Tommy McGuigan

Personal information
- Full name: Thomas McGuigan
- Date of birth: 22 November 1922
- Place of birth: Whitburn, West Lothian, Scotland
- Date of death: 14 December 1997 (aged 75)
- Place of death: Hartlepool, England
- Position: Inside forward

Senior career*
- Years: Team / Apps / (Gls)
- 1946–1950: Ayr United / 74 / (21)
- 1950–1958: Hartlepools United / 325 / (79)
- Spennymoor United

= Tommy McGuigan (footballer) =

English football player (1922–1997)

Thomas McGuigan (22 November 1922 – 14 December 1997) was a Scottish footballer who played for Ayr United, Hartlepools United and Spennymoor United.

==Playing career==
McGuigan began his playing career in 1922 with Ayr United. He played 74 times for Ayr, scoring 21 times.

In 1950, McGuigan moved to English side Hartlepools United. McGuigan played 325 times for the club and was in the top 10 all time appearances list for Pools, until 2021 when he his tally was overtaken by Gary Liddle. He scored 79 times for Hartlepools including hat tricks against Halifax Town and Stockport County. As of 2022, McGuigan remains in the top 10 of the all time top goal scorers list for Hartlepool. His service to the club earned him a benefit game against Newcastle United in 1956 which Hartlepools won 6–3.

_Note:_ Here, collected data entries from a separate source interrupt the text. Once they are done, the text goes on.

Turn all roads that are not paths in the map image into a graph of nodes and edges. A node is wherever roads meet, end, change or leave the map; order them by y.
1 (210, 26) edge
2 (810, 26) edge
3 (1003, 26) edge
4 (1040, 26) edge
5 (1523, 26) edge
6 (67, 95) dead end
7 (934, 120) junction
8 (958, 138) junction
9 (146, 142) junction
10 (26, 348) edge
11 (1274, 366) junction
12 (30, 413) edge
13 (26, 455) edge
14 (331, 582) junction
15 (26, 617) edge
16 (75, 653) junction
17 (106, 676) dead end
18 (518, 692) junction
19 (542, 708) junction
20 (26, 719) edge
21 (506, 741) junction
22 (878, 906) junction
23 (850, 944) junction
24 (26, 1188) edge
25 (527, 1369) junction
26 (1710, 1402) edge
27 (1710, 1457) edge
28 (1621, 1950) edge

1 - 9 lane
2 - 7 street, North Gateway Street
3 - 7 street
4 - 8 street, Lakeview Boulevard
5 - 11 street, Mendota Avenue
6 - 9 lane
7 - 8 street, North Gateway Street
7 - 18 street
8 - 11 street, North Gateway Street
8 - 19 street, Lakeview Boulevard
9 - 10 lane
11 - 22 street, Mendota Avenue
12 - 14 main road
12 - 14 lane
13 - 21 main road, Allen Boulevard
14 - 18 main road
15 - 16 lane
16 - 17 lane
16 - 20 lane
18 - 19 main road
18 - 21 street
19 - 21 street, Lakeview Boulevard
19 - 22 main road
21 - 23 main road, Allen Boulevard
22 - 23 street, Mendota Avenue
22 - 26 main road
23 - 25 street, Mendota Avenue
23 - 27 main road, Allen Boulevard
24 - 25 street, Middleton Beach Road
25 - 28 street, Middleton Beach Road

After leaving Hartlepools, McGuigan played for Spennymoor United.

As part of Hartlepool's centenary year in 2008, McGuigan was one of seven players to have a street named after them on a new housing development in the town.

In 2017, McGuigan was nominated as a part of a vote for Hartlepool United's greatest XI by The Northern Echo. The paper described him as a "hard-working forward" who was "full of honest endeavour and graft".

==Personal life==
McGuigan died in Hartlepool on 14 December 1997, aged 75. He is the grandfather of Premier League referee Tony Harrington. And is the great grandfather of Evan Allison.